"After many hours of work by our engineering team, it's good to have the aircraft flying again," BA chief executive Rod Eddington said after a newly modified Concorde landed safely at a Royal Air Force base in Oxfordshire, England.
"This is an important day for everyone at British Airways and we look forward to carrying customers again soon."
The supersonic fleets of both Air France and British Airways were grounded after an Air France Concorde crashed outside Paris on July 25, 2000. The crash, which killed 113 people, was blamed on an a tire which exploded after hitting an object on the runway and which ruptured the plane's fuel tank.
Spewing flames and smoke, the plane smashed into a hotel near the town of Gonesse just minutes after takeoff from Charles de Gaulle airport. All 100 passengers, mostly German tourists, were killed along with nine crewmembers and four people on the ground.
Authorities believe a stray metal strip on the runway ripped one of the jet's tires, and rubber debris smashed into the fuel tanks, causing a leak and fire that brought the plane down.
British Airways has since strengthened the wiring in the undercarriages of its seven Concordes, lined the fuel tanks with bullet-proof Kevlar and made other changes meant to prevent fuel leaks. The French tire maker, Michelin, has also developed a new extra-resistant tire to prevent punctures.
Even with the new tires, a four-man crew checked the runway for any debris before Tuesday's test flight.
The flight plan, intended to duplicate the operating conditions of Concorde's London-New York route, took the plane out over the Atlantic after it left from London's Heathrow airport at 2:18 p.m. local time. It turned around southwest of Iceland and then headed back to Britain.
With chief Concorde pilot Capt. Mike Bannister at the controls, the sleek aircraft touched down at 5:40 p.m. after a three hour, 20 minute flight. Members of the public gathered at the rain-lashed airfield to welcome the supersonic plane.

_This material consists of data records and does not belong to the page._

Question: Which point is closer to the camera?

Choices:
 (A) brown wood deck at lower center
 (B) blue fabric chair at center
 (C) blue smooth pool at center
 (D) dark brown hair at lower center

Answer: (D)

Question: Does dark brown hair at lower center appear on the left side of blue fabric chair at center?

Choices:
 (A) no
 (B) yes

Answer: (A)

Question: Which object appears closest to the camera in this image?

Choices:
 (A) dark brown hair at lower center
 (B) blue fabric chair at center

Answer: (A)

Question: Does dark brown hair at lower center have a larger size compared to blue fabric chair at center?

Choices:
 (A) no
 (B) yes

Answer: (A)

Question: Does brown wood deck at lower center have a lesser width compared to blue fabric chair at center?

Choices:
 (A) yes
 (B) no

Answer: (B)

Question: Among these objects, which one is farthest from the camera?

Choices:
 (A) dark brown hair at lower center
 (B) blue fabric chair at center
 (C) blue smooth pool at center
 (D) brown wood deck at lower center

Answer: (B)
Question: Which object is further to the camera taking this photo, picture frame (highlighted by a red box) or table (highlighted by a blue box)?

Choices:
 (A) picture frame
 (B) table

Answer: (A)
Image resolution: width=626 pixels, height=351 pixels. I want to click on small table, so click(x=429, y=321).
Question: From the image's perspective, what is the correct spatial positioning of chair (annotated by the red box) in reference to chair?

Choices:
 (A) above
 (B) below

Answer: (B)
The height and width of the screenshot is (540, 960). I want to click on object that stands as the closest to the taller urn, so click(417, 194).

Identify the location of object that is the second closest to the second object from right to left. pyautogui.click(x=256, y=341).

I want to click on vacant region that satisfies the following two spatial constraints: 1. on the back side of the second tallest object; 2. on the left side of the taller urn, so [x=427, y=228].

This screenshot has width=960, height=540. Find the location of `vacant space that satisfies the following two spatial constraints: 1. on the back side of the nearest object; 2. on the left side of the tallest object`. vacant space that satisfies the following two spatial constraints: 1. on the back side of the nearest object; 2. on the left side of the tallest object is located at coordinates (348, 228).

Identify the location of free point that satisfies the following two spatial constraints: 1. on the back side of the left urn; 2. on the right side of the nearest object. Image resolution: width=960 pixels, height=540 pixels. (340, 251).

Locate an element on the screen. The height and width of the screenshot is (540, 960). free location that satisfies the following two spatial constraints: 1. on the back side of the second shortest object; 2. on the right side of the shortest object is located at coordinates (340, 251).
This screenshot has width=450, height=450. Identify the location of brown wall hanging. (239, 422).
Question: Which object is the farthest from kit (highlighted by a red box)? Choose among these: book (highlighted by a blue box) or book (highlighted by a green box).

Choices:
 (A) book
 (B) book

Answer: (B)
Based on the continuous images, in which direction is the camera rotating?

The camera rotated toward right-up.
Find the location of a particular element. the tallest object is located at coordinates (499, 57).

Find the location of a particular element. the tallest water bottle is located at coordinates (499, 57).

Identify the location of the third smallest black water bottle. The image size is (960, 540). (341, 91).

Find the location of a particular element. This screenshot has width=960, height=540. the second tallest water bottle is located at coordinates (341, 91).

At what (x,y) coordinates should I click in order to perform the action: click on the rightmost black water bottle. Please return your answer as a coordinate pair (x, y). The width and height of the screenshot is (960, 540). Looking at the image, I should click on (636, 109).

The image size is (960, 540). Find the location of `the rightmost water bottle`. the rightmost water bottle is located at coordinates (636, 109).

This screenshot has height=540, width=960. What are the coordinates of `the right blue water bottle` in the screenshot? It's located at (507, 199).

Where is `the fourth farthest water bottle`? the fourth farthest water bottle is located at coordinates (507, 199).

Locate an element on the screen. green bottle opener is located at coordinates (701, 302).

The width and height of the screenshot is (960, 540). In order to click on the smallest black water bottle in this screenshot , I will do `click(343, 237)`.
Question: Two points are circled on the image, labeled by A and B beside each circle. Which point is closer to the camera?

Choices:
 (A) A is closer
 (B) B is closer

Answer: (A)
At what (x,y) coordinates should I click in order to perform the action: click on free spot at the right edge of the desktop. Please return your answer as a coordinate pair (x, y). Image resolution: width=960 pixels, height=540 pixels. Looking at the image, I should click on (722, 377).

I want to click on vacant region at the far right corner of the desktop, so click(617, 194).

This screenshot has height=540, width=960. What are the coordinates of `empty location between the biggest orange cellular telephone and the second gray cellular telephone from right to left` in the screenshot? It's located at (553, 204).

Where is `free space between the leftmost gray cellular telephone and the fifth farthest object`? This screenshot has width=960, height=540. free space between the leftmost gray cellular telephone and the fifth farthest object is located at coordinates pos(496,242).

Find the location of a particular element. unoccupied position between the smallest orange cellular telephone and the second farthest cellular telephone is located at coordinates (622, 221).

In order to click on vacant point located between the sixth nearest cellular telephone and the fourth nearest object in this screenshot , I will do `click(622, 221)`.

"It was absolutely fantastic to get back behind the controls. I have been flying Concorde for 22 years but this was the best flight ever," he added. "I always thought that Concorde could fly again, and now I am even more confident that we shall see it flying again in the near future."
He said BA would stage another test flight as modification work continues.
"We are trying to look forward and take Concorde back where she belongs - at 60,000 feet up."
The British carrier says it hopes to fly its Concordes commercially again by late summer.
Air France, which operates five of the planes, said on Monday that it is too early to predict when commercial service might resume, but it has suggsted it hopes to fly again by autumn.
"Air France and British Airways hope this resumption will be possible, but it is up to the authorities to decide," it said, referring to civil aviation authorities in France and Britain.
The British Concorde had already conducted a satisfactory taxiing trial at Heathrow. On Tuesday's test flight, it reached a top speed of 1,350 mph - around twice the speed of sound - and climbed to 60,000 feet.
The plane will remain in Oxfordshire for checks by engineers.